There are two types of modern cookie files - persistent and third-party. The first type is classic cookies that are downloaded to the user's device and stored there for an unlimited period (or limited by the site owners as they can set the "expire date" of their cookies). Third-party cookies are not stored by the user but are sent to third-party resources. These include various traffic counters (Google Analytics, Yandex Metrica), browser scripts, etc.
Use of cookie files
Personal data of cookies make the interaction between users and sites much faster and more convenient. These files are helpful in the performance of common activities such as:
- Automatic authorization. Cookies make it possible to keep users authorized in their accounts on the sites i.e. the users do not have to enter their login/password every time they visit these sites. This information is transmitted from the browser to the server in encrypted form when opening the site, so you immediately get access to your account without authorization.

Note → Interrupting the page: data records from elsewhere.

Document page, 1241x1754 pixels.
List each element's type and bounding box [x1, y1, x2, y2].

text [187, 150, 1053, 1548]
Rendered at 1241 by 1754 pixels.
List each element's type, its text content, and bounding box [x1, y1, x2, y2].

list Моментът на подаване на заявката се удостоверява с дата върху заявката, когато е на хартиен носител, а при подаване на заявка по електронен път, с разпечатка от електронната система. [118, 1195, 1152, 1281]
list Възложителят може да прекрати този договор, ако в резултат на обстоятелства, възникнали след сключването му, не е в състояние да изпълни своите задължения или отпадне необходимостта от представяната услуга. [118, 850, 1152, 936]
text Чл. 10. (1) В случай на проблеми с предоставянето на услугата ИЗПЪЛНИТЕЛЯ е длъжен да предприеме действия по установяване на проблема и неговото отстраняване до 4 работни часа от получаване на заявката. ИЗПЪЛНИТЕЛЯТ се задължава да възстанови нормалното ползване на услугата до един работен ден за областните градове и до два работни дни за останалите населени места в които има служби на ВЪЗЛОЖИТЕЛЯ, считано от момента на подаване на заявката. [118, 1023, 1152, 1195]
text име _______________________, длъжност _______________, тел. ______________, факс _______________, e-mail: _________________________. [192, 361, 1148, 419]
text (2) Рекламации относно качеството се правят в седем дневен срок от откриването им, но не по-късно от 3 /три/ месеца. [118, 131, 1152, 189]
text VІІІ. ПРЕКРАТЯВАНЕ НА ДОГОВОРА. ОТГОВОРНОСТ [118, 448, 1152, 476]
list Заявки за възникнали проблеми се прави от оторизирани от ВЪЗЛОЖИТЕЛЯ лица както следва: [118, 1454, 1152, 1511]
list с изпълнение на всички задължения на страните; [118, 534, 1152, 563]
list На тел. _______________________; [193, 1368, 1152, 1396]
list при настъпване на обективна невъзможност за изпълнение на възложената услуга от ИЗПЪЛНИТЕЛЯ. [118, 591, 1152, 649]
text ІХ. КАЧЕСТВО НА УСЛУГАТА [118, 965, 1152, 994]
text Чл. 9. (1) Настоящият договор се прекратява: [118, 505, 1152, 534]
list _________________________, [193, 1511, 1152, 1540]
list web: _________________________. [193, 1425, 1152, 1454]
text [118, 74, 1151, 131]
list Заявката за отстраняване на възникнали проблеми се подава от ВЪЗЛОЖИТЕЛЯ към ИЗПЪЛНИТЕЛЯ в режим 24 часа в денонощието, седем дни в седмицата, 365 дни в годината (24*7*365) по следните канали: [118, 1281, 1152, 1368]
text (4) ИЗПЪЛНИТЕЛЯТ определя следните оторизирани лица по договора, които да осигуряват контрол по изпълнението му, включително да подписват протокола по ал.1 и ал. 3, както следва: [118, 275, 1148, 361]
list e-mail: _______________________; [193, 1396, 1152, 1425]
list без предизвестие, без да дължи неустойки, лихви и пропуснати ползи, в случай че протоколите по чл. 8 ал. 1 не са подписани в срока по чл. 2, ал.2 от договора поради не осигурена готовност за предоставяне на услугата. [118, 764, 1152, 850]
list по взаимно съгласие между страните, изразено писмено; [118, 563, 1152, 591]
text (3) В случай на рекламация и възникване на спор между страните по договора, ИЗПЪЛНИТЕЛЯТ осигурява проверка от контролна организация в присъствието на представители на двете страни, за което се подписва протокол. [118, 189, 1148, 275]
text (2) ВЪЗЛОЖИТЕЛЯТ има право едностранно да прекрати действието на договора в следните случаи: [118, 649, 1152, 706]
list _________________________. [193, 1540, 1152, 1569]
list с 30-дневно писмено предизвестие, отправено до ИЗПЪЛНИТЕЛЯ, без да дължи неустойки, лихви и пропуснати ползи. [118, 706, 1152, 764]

- Custom settings. Cookies settings help sites to store information about design styles, languages, currencies, and other parameters preferred by their users. And this greatly simplifies and speeds up the work with sites, as the visitors do not need to spend time changing settings every time they enter the site.
- Internet commerce. Cookies store a lot of important data from online stores like products added to the cart, compared items, etc. Based on this information, buyers can continue their pending purchases, and sellers can send emails, reminders about products in the cart, or offers with a selection of similar products.
Thus, cookies are an integral part of the modern internet. They make Internet surfing more comfortable, and website pages load much quicker since many visitors had to enter a username/password and log in manually. At the same time, site owners are obliged to ask the users’ permission to send them cookies. This provision is governed by the well-known GDPR law in the European Union and other similar laws in other countries.
Cookies and safety
Some Internet users consider cookies to be explicitly or potentially dangerous as if they can be used to steal personal information, spy on website visitors, or "clog" their devices with intrusive ads.
Cookies do not pose any danger, since they are plain text files with .txt-extension, that save your user settings from different sites. Moreover, all stored information is encrypted, and the files themselves are transferred from the site to the user's device and back via the encrypted HTTPS protocol.
However, since cookies are stored on users' computers and smartphones, they can also be stolen by intruders, like any other personal data. To minimize the risks, experts recommend adhering to the basic rules of safe Internet surfing. Namely, do not visit sites that use an unsecured connection (HTTP instead of HTTPS), visit questionable resources only in "incognito" mode and never enter personal data there, and install only known and proven browser extensions.
Cookies and personal data protection
Since cookies are personal data, all sites must request the permission of visitors to install them. Otherwise, their owners face a fine or even a complete blocking of the resource.
- Types of personal data that the site collects
- The ways of storage and use of this data
- The purpose of collecting and processing information about users
- The list of situations when this data can be transferred to third parties
- The way the users can change or delete personal data
Cookies are files with personal data of site users that contain information about their logins and passwords, the items added to the cart or comparison, and various site settings like currency, language, design theme, etc. Cookies are transmitted by the web server and stored in the Internet browser on the user's device. They simplify and speed up surfing and online shopping.